You have a right to receive a list of certain circumstances when we have used or disclosed your medical
information. We are not required to include in the list uses and disclosures for your treatment, payment
for services furnished to you, our health care operations, disclosures to you, disclosures you give us
authorization to make, and uses and disclosures before April 14, 2003, among others. If you ask for this
information from us more than once every twelve months, we may charge you a fee.
You have a right to a copy of this notice in paper form. You may ask us for a copy at any time.
You may also obtain a copy of this through our website.
To exercise any of your rights, please contact us in writing at Janet E. Bonzagni, Andover Eye
Associates, 138 Haverhill Street, Suite 104, Andover, MA 01810. When making a request for
amendment, you must state a reason for making the request.
CHANGES TO THIS NOTICE
We reserve the right to make changes to this notice at any time. We reserve the right to make the revised
notice effective for personal health information we have about you, as well as any information we receive
in the future. In the event there is a material change to this notice, the revised notice will be posted. In
addition, you may request a copy of the revised notice at any time.
COMPLAINTS/COMMENTS
If you have any complaints concerning our privacy practices, you may contact the Secretary of the
Department of Health and Human Services, at 200 Independence Avenue, S.W., Room 509F, HHH
Building, Washington, D.C. 20201 (e-mail:
ocrmail@hhs.gov).

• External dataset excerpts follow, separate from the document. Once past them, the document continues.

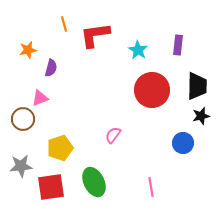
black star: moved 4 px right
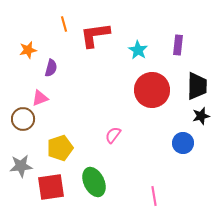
pink line: moved 3 px right, 9 px down
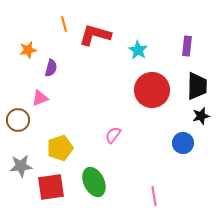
red L-shape: rotated 24 degrees clockwise
purple rectangle: moved 9 px right, 1 px down
brown circle: moved 5 px left, 1 px down
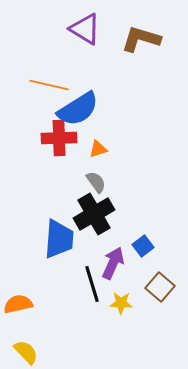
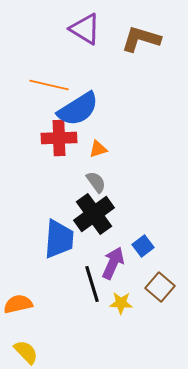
black cross: rotated 6 degrees counterclockwise
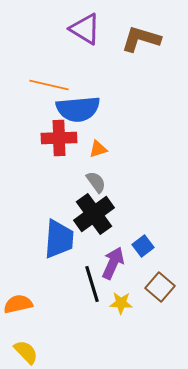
blue semicircle: rotated 27 degrees clockwise
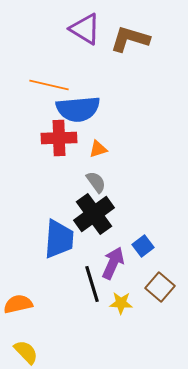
brown L-shape: moved 11 px left
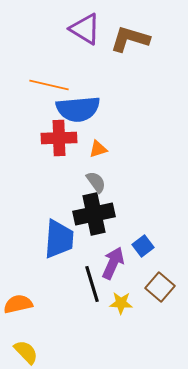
black cross: rotated 24 degrees clockwise
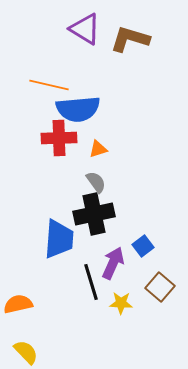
black line: moved 1 px left, 2 px up
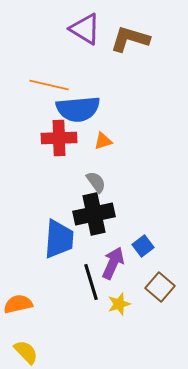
orange triangle: moved 5 px right, 8 px up
yellow star: moved 2 px left, 1 px down; rotated 20 degrees counterclockwise
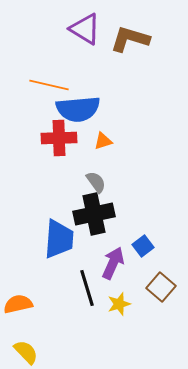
black line: moved 4 px left, 6 px down
brown square: moved 1 px right
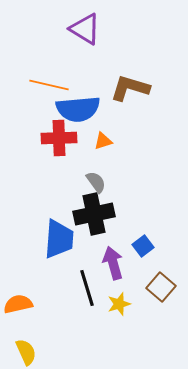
brown L-shape: moved 49 px down
purple arrow: rotated 40 degrees counterclockwise
yellow semicircle: rotated 20 degrees clockwise
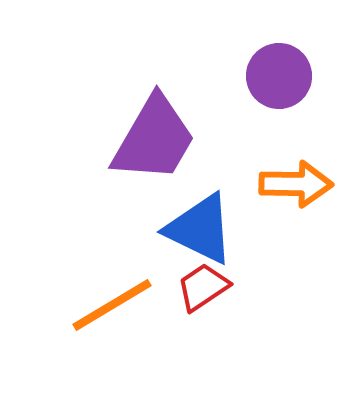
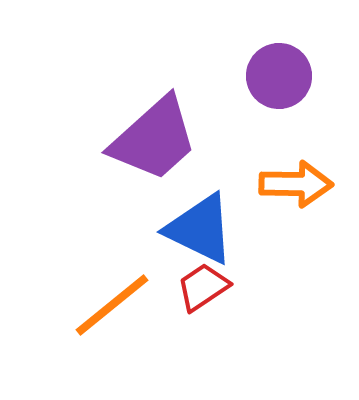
purple trapezoid: rotated 18 degrees clockwise
orange line: rotated 8 degrees counterclockwise
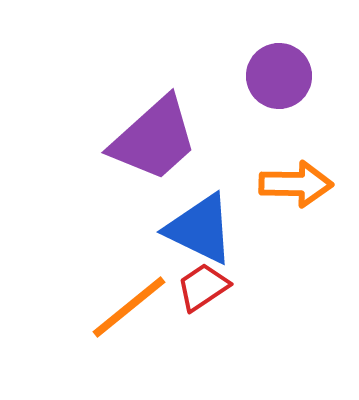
orange line: moved 17 px right, 2 px down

You may also contact us at:
Janet E. Bonzagni, Andover Eye Associates, 138 Haverhill Street, Ste. 104, Andover, MA 01810
978- 475-0705.
You will not be retaliated against or penalized by us for filing a complaint.
To obtain more information concerning this notice, you may contact our Privacy Officer, Janet E.
Bonzagni, at Andover Eye Associates, (978) 475-0705.
This notice is effective as of April 14, 2003.
Each doctor is independent. Andover Eye Associates, Inc. is a billing and administrative agency.